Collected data
★ ★ ★ ★ ★

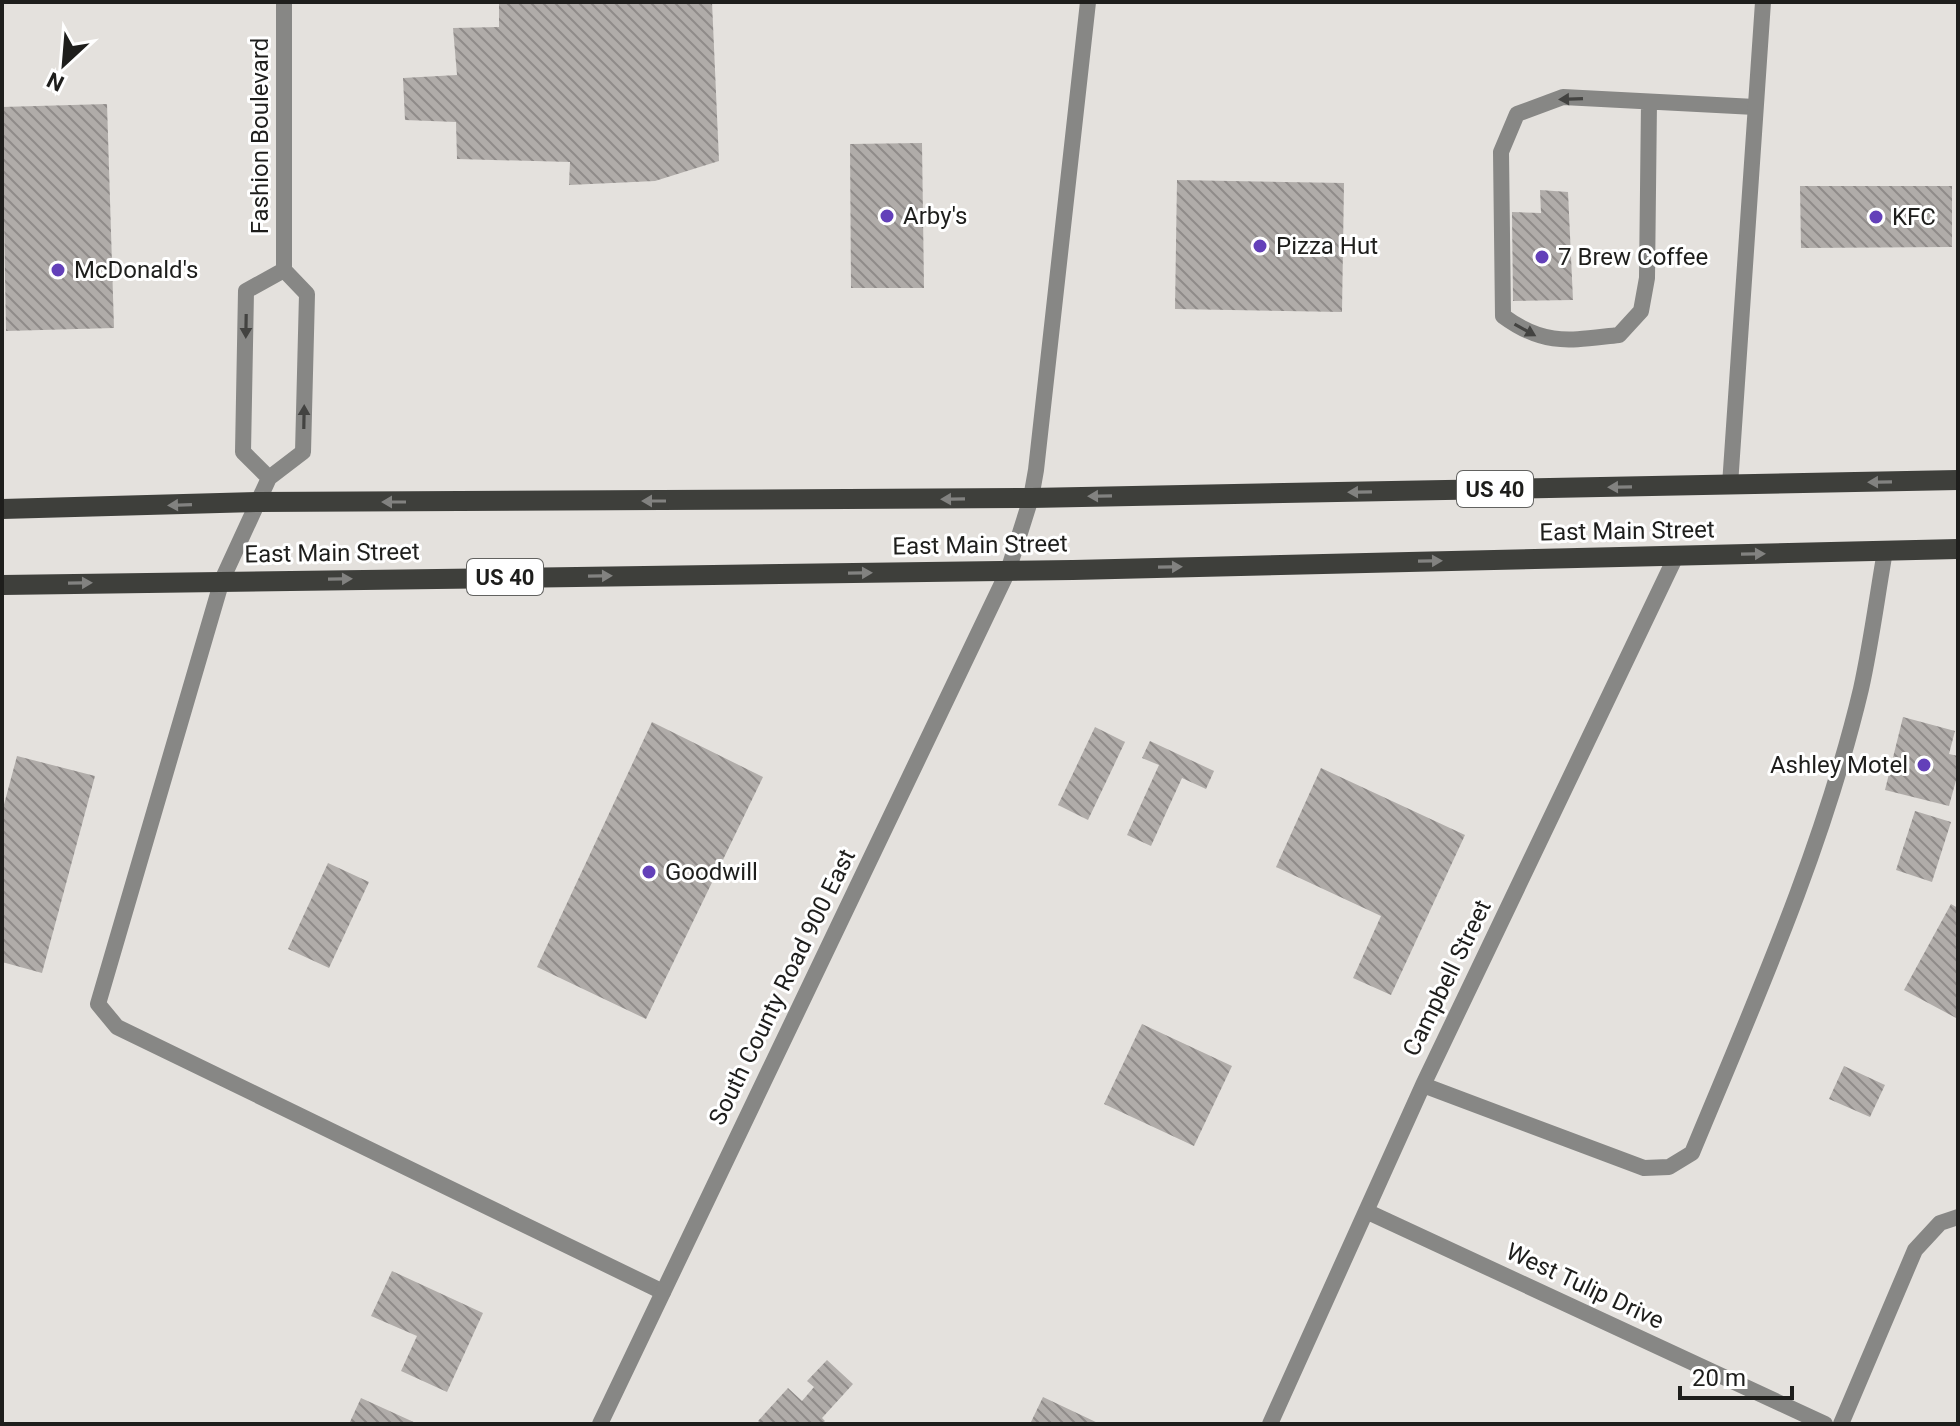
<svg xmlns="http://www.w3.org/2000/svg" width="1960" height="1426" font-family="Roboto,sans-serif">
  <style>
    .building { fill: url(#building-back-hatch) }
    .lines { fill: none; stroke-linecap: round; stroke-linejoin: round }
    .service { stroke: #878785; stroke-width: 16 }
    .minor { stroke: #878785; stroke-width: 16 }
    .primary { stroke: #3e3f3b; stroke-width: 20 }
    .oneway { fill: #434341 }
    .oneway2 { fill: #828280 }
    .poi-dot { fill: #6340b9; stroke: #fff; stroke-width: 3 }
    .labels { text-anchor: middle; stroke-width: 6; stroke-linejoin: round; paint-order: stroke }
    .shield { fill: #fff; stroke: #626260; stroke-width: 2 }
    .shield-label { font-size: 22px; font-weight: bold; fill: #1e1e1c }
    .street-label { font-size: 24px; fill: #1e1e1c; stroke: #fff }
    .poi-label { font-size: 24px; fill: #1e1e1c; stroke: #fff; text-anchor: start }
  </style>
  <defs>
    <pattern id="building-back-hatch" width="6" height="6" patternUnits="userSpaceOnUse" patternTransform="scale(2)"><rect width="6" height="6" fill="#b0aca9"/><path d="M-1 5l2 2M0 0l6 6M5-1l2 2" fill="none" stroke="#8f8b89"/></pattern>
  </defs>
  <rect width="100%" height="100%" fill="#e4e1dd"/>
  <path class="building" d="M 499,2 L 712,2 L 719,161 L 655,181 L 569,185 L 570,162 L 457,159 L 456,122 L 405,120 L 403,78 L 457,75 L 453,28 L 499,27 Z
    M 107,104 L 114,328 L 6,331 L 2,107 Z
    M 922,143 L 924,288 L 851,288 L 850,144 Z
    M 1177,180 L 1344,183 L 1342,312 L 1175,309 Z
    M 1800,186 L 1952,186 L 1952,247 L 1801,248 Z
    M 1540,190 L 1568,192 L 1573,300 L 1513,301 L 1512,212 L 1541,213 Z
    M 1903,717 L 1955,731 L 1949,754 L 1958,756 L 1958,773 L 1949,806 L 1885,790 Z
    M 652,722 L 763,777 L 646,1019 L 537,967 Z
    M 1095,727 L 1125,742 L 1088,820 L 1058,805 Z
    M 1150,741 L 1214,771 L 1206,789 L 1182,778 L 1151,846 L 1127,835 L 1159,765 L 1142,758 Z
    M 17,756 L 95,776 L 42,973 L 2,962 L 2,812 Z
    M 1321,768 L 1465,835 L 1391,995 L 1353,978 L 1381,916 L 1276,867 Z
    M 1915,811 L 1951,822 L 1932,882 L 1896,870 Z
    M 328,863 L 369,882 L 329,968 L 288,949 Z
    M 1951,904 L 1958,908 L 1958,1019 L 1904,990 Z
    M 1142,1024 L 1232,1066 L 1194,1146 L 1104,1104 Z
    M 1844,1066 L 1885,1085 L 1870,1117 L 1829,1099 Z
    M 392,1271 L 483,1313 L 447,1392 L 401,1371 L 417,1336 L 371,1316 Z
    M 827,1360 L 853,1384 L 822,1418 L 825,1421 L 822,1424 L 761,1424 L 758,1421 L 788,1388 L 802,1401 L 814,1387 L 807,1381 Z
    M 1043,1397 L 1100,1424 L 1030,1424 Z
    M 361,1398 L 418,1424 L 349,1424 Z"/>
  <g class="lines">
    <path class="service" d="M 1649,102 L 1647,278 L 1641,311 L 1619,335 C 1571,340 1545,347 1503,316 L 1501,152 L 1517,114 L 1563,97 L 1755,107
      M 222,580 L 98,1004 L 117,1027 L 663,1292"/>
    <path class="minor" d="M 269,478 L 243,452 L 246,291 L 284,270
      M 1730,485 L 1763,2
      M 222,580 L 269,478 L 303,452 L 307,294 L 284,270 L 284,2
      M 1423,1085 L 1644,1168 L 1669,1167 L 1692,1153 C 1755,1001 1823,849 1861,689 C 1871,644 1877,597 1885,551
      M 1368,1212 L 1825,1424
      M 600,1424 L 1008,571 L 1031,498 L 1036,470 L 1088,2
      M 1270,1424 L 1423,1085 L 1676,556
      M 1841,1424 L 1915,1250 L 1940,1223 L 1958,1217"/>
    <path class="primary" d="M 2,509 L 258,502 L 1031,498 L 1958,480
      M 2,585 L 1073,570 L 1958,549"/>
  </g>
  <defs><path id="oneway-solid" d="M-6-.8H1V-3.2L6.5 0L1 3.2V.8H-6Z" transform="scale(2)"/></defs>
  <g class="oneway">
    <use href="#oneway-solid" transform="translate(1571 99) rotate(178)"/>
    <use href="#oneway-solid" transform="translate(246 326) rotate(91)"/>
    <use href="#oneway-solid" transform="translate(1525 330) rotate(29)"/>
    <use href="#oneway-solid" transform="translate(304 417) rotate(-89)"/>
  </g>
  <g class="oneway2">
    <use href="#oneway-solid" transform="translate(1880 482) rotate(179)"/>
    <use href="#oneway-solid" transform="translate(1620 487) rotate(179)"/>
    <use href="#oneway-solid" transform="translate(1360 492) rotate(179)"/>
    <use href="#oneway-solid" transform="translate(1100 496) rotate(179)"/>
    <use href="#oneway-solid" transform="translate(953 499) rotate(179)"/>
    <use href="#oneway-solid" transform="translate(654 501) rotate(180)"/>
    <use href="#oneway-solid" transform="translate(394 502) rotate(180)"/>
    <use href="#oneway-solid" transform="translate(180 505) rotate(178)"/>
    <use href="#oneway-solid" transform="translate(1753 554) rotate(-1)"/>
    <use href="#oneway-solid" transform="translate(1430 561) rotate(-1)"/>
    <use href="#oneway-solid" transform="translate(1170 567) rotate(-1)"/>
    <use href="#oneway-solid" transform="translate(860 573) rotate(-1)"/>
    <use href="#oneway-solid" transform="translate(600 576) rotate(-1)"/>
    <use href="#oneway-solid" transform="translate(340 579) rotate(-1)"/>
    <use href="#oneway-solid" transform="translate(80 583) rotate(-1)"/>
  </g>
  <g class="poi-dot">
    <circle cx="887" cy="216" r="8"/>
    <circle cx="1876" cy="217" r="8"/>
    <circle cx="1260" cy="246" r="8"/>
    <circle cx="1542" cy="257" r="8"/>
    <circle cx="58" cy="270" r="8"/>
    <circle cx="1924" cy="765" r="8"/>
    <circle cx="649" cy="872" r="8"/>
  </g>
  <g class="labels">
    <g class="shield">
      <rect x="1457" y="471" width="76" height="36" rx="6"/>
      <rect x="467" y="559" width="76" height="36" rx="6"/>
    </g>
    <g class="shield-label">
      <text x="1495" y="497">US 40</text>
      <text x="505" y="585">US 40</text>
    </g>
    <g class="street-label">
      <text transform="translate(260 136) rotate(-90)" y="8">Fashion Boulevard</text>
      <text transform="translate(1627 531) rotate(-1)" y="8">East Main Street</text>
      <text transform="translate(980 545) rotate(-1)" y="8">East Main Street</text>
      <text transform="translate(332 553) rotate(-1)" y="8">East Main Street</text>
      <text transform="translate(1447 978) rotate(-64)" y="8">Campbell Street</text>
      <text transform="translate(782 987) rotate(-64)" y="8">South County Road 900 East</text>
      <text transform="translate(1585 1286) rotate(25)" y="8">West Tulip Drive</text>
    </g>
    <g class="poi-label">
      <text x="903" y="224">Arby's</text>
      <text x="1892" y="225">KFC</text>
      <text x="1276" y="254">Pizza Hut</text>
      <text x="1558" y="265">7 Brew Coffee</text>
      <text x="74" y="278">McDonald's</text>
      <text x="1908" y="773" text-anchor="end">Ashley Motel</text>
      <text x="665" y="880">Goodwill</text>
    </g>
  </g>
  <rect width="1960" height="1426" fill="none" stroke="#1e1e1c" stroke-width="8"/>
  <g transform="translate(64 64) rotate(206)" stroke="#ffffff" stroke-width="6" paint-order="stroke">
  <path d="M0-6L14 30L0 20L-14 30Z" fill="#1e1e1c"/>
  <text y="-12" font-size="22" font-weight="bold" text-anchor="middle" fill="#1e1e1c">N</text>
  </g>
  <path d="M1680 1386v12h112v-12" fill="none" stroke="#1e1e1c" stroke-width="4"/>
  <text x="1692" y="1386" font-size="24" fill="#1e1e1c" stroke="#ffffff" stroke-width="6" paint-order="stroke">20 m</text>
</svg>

★ ★ ★ ★ ★

In the records above, how many lines include the string "linejoin"? Answer with only the number.

2